A Personal Guide to Yeast Infections and How to Prevent Them
What causes yeast infections?
Each organ system in the body that is exposed to the outside world (i.e. skin, mouth, gut, vagina) has a colony of organisms (bacteria, viruses, fungi) ideally co-existing harmoniously. This family of organisms is called the “flora.” When the flora becomes imbalanced for any reason, an infection can likely follow. One of the most commonly seen vaginal tract infections is our “friend,” the yeast infection. Yeast infections are medically termed vulvovaginal candidiasis because the culprit is a yeast (a type of fungus) named Candida. Candida normally lives peacefully inside the body, in the vagina, and on the skin in low amounts without causing any issues. Certain factors, however, can cause the fungus to multiply, at which point many people become symptomatic and experience infections.
Do I have a yeast infection?
Signs of a vaginal yeast infection include itching, burning, soreness, and discomfort. The vulva (external visible part of the female genitals) will usually appear red, swollen, irritated, and tender to touch. Other symptoms can be pain during sex and burning during urination. These signs and symptoms are most often experienced along with a change in vaginal discharge that appears white and thick, like cottage cheese. One thing that is NOT characteristic of a yeast infection is a change in discharge odor. Change in odor is often a sign of a different type of infection. Overall, it is usually easy to diagnose yourself with the occasional yeast infection based on your symptoms.
So, how do I PREVENT yeast infections?
Keep the perineum clean
Perineum is the medical term for the area between the vagina and anus. Because Candida is often found living in the gastrointestinal tract, it only has a short distance to travel from the anus to reach the vagina. If you’re not careful to keep the area clean when wiping, wearing thongs, and after exercising, then it’s easy for Candida to migrate across this area and cause a yeast infection.
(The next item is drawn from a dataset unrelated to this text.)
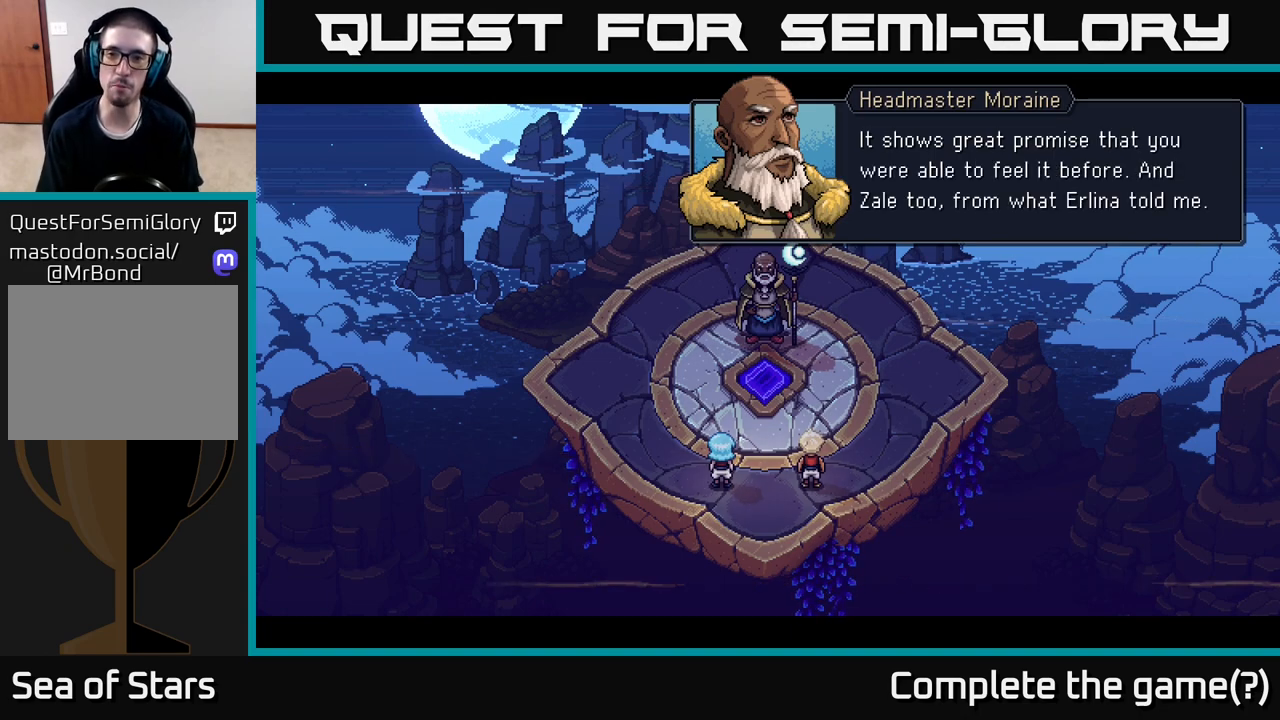
{"buttons": [], "left_stick": "center", "right_stick": "center", "events": [[67, "A", "down"], [183, "A", "up"]]}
Keep the area clean with gentle, pH balanced wipes to prevent extra yeast from ever reaching the vagina.
Avoid harsh soaps
While it’s beneficial to keep everything clean, using harsh soaps will do more harm than good. Remember, the vagina itself is a beautifully designed, self-cleansing system that doesn’t need help from soap. In clinics, we often have patients who feel they need to clean extra because of their normal discharge. This leads to vigorous cleaning with harsh soaps. This disrupts the pH balance, kills good vaginal bacteria, and leads to overgrowth of bad bacteria and yeast. This leads to yeast infections which then leads to more cleaning and turns into a painful and vicious cycle. To prevent this, use a gentle, unscented, pH balancing cleanser ONLY on the vulva (external genitals) and never inside the vagina.
Supplement with probiotics
Probiotics are living organisms, sometimes called “good bacteria” that have been encapsulated and can be used as supplements to provide health benefits. In short, probiotics can increase the number of good bacteria in your body, so they can fight off yeast and other harmful pathogens. This has extra importance during and after any course of antibiotics because probiotics assist in rebuilding the good bacteria. Additionally, there are numerous other benefits to probiotics including a healthier digestive tract and increased immunity to infections.
Be careful choosing lubricants
Harsh lubricants that are scented and have unknown ingredients can lead to an imbalance in vaginal pH. Choose an FDA approved lubricant that is water-based, scent free, and gentle enough for the vaginal area. It is important that your lubricant is pH balanced to match the vaginal environment and free of harsh chemicals, so you don’t increase your risk of yeast infections.
Go commando at nighttime
One of the simplest ways to prevent yeast infections is to sleep without underwear. Tight underwear made of synthetic material creates a moist environment which is perfect for bacteria and yeast to grow and multiply. Choose a loose cotton underwear or go commando at nighttime, so your vagina has a chance to breath and regulate bacteria.
Try to decrease stress levels
Increased levels of stress for prolonged periods of time can increase cortisol levels in your blood. If maintained for too long, this can weaken your immune system which puts you at risk for yeast infections and other types of illnesses. Aiming to maintain a balanced lifestyle with exercise, nutrition, and possibly mood supplements can assist in lowering stress levels. This in turn can help your body fight away yeast infections.
Maintain blood-sugar balance
Candida is a yeast and yeast feed off sugar. This is one reason that many people with uncontrolled diabetes have recurrent yeast infections. So, keeping a low-sugar diet can play a beneficial roll in decreasing the number of yeast infections you experience.